TN : Allez-vous-réussir à convaincre les pouvoirs publics ?

C. B. : Je pense qu’on a convaincu l’Élysée, mais au niveau européen, il faut savoir quels Etats peuvent nous suivre. L’Irlande, l’Autriche, l’Italie doivent nous accompagner, mais on n’a pas la majorité pour l’instant. Il faut réussir à faire mettre ce sujet à l’ordre du jour des conseils des ministres de l’agriculture européens.

TN : Y a-t-il d’autres leviers pour améliorer les revenus des céréaliers, qui enchaînent les années difficiles ?

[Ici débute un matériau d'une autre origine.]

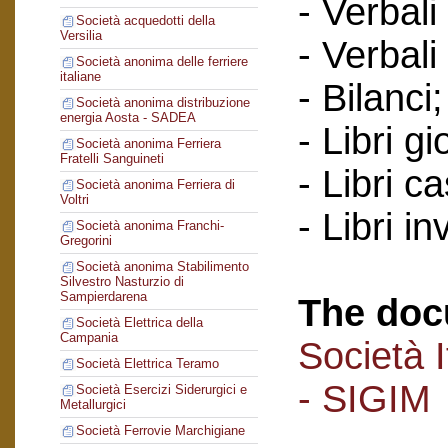
- Verbali
Società acquedotti della
Versilia
- Verbali
Società anonima delle ferriere
italiane
- Bilanci;
Società anonima distribuzione
energia Aosta - SADEA
- Libri gi
Società anonima Ferriera
Fratelli Sanguineti
- Libri c
Società anonima Ferriera di
Voltri
- Libri in
Società anonima Franchi-
Gregorini
Società anonima Stabilimento
Silvestro Nasturzio di
Sampierdarena
The doc
Società Elettrica della
Campania
Società I
Società Elettrica Teramo
- SIGIM
Società Esercizi Siderurgici e
Metallurgici
Società Ferrovie Marchigiane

C. B. : Il faut qu’on change de logiciel. On était dans une mondialisation heureuse, mais l’avènement de Trump, Poutine, ou encore ce que fait la Chine, nous oblige à avoir plus de résilience en misant davantage sur le secteur agricole. Au niveau des producteurs, on réfléchit à des filets de sécurité, qui ne seraient pas des prix garantis, pour remettre des garde-fous sur les marchés. On essaye également d’activer la réserve de crise pour les céréaliers.

TN : Et sur les zones intermédiaires ?

C. B. : Nous voulons mieux cibler les soutiens aux zones intermédiaires. Nous sommes l’un des seuls pays en Europe à ne pas activer l’ICHN sur le secteur végétal. Si demain on n’a pas de soutien pour ces zones, ce sera un échec. La Pac doit aussi redonner des lettres de noblesse à la production.